◆ **Assigned task**: Pictures aside, each record should be reproduced exactly.
--- Exercise data Enclosed Below ---
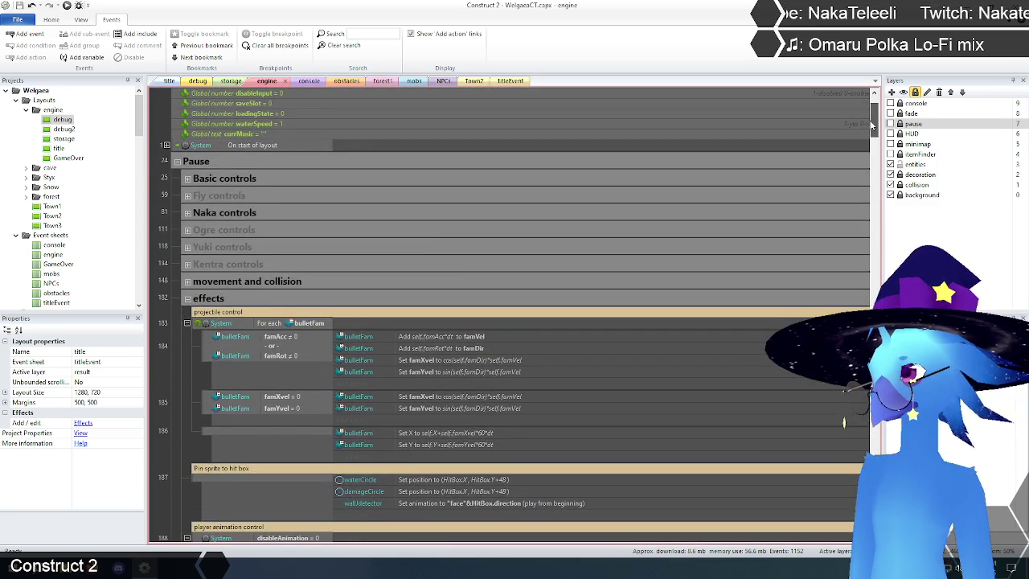
Collapse the effects group, then briefly expand Basic controls to look through it and collapse it again.
left_click(187, 299)
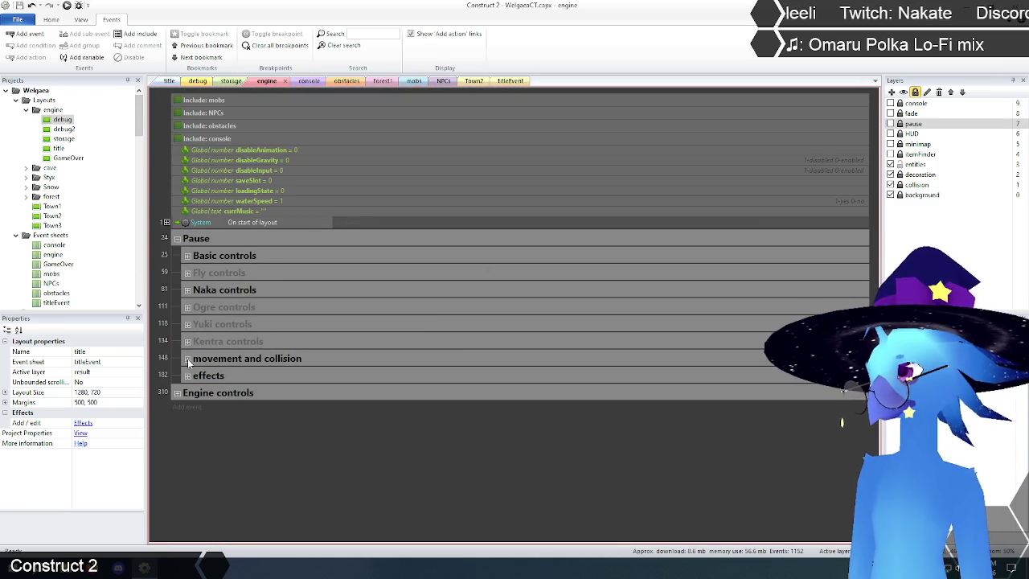
left_click(189, 255)
scroll(176, 295, "down", 3)
scroll(177, 295, "down", 9)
--- End of Enclosed Exercise data ---
◆ **Written response**:
Collapse the effects group, then briefly expand Basic controls to look through it and collapse it again.
left_click(187, 299)
left_click(189, 255)
scroll(176, 295, "down", 3)
scroll(177, 295, "down", 9)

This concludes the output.